The data used in this project comes from a Kaggle competition, which attempts to answer the question:
Can cell phone accelerometer data be used a biometric for identifying users of mobile devices?

User authentication is an important component for providing cell phone owners secure access to their cell phone applications and data. Authentication allows a computerized system to know who the user is and to determine that the user is not impersonating the identity of an authorized user. Typically, passwords have been used to implement authentication of users to computerized systems, though other methods including biometric identification, one time tokens and digital signatures are also used. A common drawback to such methods is that they are obtrusive to the user, requiring the user to remember and enter a sequence of characters, interact with a biometric device or be in possession of a device that generates one-time tokens each time that he wishes to access the computerized system. It would be desirable to have an unobtrusive method for authenticating a user to a mobile device that can also be exploited to provide authentication for accessing other computerized systems, performing secure payments or for unlocking physical barriers.

This Kaggle competition was sponsored by a company named "Seal-Id". The company filed a US provisional patent application (61/430,549) in January 2011, describing "Method and System for Unobtrusive Mobile Device User Recognition". The abstract of the patent defines the goal:

"Parameters of user interaction with a hand-held mobile device are continually and unobtrusively sampled, discretized and monitored during normal operation of the device. Software on the device learns the usage repertoire of an authorized user from the samples, and is able to distinguish between the authorized user of the device and an unauthorized user. Recognition of an authorized user by a mobile device can be exploited to trigger defensive actions or to facilitate provision of secure automatic authentication of users."

B. DESCRIPTION OF THE DATA

All Data:

To collect the data, Seal published an app on Googles’s Android PlayStore that samples accelerometer data in the background and posts it to a central database for analysis.

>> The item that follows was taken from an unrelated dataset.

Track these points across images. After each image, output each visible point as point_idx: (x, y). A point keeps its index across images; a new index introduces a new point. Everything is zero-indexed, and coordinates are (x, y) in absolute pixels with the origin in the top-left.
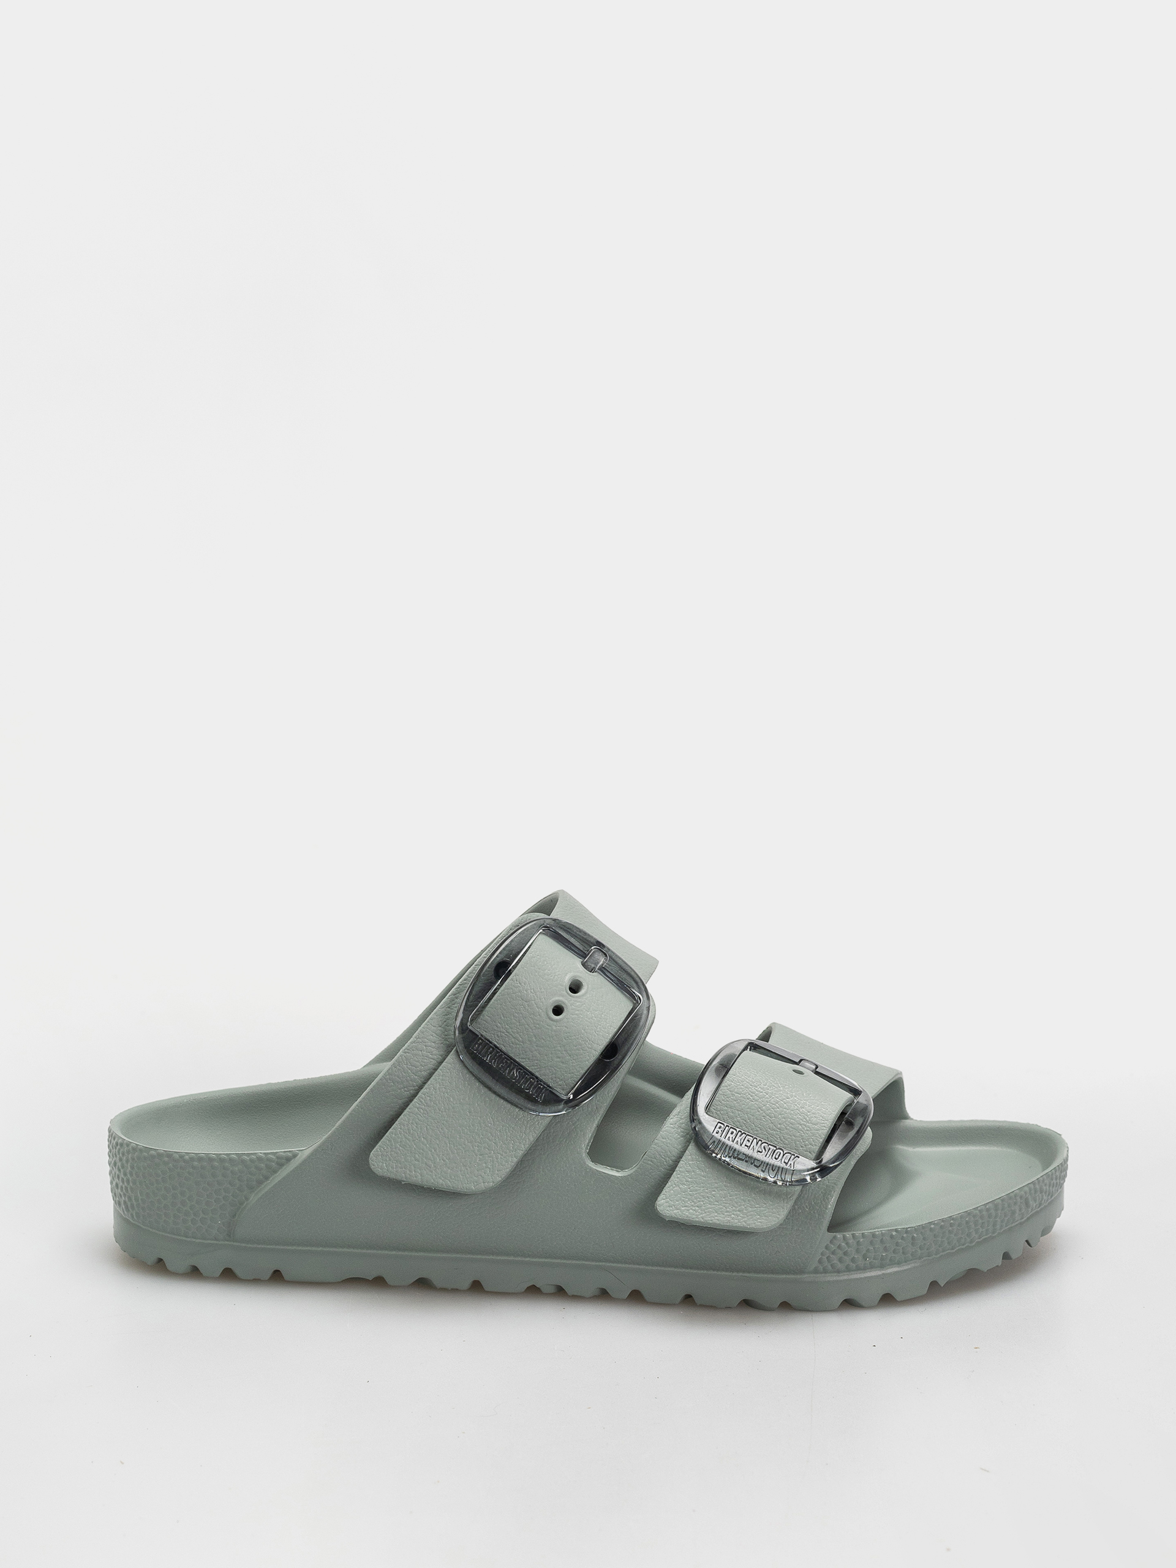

  • Data was collected from 387 users over a period of several months during normal device usage
  • data where the device is motionless was discarded
  • The columns are X, Y, Z raw accelerometer data (g= 9.81 m/s^2) plus a unix datetime
  • 60 million unique samples of accelerometer data total (train and test)
  • Sampling rate varies for each device but averages ~ 1 sample / 207 ms (~5 Hz)
  • The first 50% of the data sorted in time (for each device) became the training set
  • The last 50% of the data sorted in time (for each device) became the test set

Training Data:

  • 30 million samples in the training set
  • labeled with the unique device from which the data was collected

Test Data:

  • 30 Million samples in the test set
  • Demarcated into 90k sequences of consecutive samples from one device.
  • 300 samples per sequence ID

C. SCORING

A file of test questions is provided in which you are asked to determine whether the accelerometer data in each test sequence came from the proposed device. We are told that 50% of the answers are intentionally incorrect. The submission file would contain probabilities the proposed device corresponds to the data.

The analysis and scoring of this model uses the ROC AUC scoring. This is useful as the idea is to be able to differentiate between the user of the cell phone and all other people who may try to access the phone. In multiclass classification this is refered to as One-vs-Rest or 'OVR'. This is particularly well described by the AUC of the ROC function, which gives the probability of identifying the actual user from all of the other users.